What the exercise asks:
Please rewrite the text of the records below as a JSON list of strings, with one string per line and no blank lines. Leave the pictures out of the answer.

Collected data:
····················

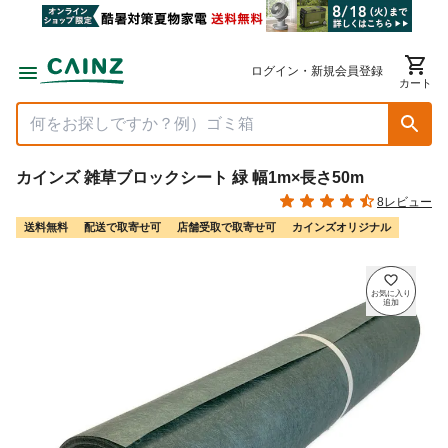
ログイン・新規会員登録
カート
カインズ 雑草ブロックシート 緑 幅1m×長さ50m
8レビュー
送料無料
配送で取寄せ可
店舗受取で取寄せ可
カインズオリジナル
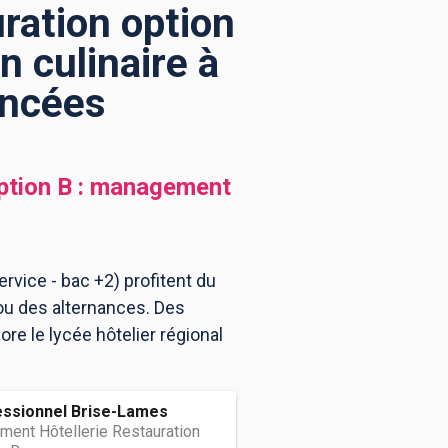
ration option
 culinaire à
encées
ption B : management
ervice - bac +2) profitent du
ou des alternances. Des
re le lycée hôtelier régional
essionnel Brise-Lames
ent Hôtellerie Restauration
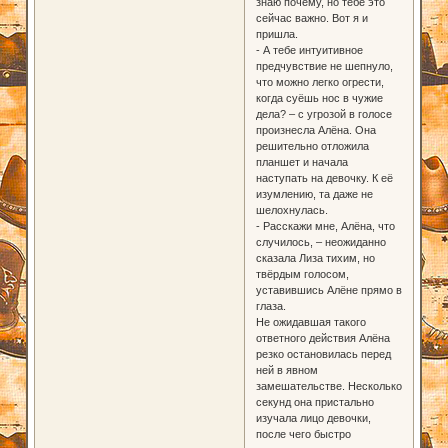
знаю почему, но тебе это
сейчас важно. Вот я и
пришла.
- А тебе интуитивное
предчувствие не шепнуло,
что можно легко огрести,
когда суёшь нос в чужие
дела? – с угрозой в голосе
произнесла Алёна. Она
решительно отложила
планшет и начала
наступать на девочку. К её
изумлению, та даже не
шелохнулась.
- Расскажи мне, Алёна, что
случилось, – неожиданно
сказала Лиза тихим, но
твёрдым голосом,
уставившись Алёне прямо в
глаза.
Не ожидавшая такого
ответного действия Алёна
резко остановилась перед
ней в явном
замешательстве. Несколько
секунд она пристально
изучала лицо девочки,
после чего быстро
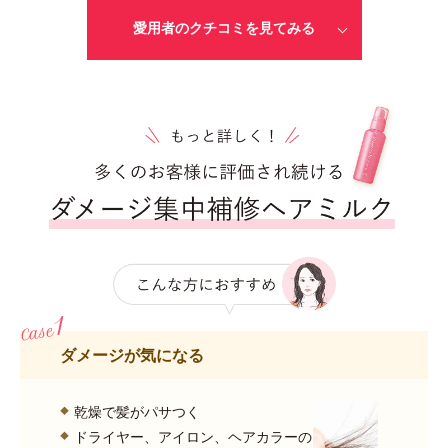
愛用者のクチコミを見てみる
ダメージが気になる
乾燥で髪がパサつく
ドライヤー、アイロン、ヘアカラーの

····················

Solution to this task:
[
  "ログイン・新規会員登録",
  "カート",
  "カインズ 雑草ブロックシート 緑 幅1m×長さ50m",
  "8レビュー",
  "送料無料",
  "配送で取寄せ可",
  "店舗受取で取寄せ可",
  "カインズオリジナル",
  "ration option",
  " culinaire à",
  "encées",
  "ption B : management",
  "ervice - bac +2) profitent du",
  "ou des alternances. Des",
  "re le lycée hôtelier régional",
  "essionnel Brise-Lames",
  "ent Hôtellerie Restauration",
  "знаю почему, но тебе это",
  "сейчас важно. Вот я и",
  "пришла.",
  "- А тебе интуитивное",
  "предчувствие не шепнуло,",
  "что можно легко огрести,",
  "когда суёшь нос в чужие",
  "дела? – с угрозой в голосе",
  "произнесла Алёна. Она",
  "решительно отложила",
  "планшет и начала",
  "наступать на девочку. К её",
  "изумлению, та даже не",
  "шелохнулась.",
  "- Расскажи мне, Алёна, что",
  "случилось, – неожиданно",
  "сказала Лиза тихим, но",
  "твёрдым голосом,",
  "уставившись Алёне прямо в",
  "глаза.",
  "Не ожидавшая такого",
  "ответного действия Алёна",
  "резко остановилась перед",
  "ней в явном",
  "замешательстве. Несколько",
  "секунд она пристально",
  "изучала лицо девочки,",
  "после чего быстро",
  "愛用者のクチコミを見てみる",
  "ダメージが気になる",
  "乾燥で髪がパサつく",
  "ドライヤー、アイロン、ヘアカラーの"
]